- _To do_: Locate each line in the items that contains the string "oder", matching case, and copy those lines out.

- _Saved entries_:
=== Section Start ===
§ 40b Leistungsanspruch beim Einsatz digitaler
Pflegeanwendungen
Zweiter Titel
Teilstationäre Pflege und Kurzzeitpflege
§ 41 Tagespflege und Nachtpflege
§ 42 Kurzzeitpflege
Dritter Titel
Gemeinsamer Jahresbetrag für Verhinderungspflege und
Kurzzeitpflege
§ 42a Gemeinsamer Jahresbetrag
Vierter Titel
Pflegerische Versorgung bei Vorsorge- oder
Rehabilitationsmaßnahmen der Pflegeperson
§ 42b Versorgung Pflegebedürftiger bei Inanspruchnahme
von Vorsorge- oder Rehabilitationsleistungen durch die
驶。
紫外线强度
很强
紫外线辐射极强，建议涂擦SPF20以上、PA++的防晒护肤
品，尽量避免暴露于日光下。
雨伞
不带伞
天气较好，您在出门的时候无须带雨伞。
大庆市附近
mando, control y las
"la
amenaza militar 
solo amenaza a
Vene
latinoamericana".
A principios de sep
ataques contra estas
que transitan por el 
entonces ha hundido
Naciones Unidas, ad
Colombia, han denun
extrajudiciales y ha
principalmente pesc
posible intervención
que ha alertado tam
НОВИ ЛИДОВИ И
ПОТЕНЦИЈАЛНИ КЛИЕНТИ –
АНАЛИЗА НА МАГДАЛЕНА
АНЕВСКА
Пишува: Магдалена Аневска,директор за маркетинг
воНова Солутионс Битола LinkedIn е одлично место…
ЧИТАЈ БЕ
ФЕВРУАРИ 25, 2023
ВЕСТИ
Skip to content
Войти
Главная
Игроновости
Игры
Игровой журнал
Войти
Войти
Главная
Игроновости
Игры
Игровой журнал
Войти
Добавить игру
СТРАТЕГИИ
=== Section End ===
- _Output for this exercise_:
Pflegerische Versorgung bei Vorsorge- oder
von Vorsorge- oder Rehabilitationsleistungen durch die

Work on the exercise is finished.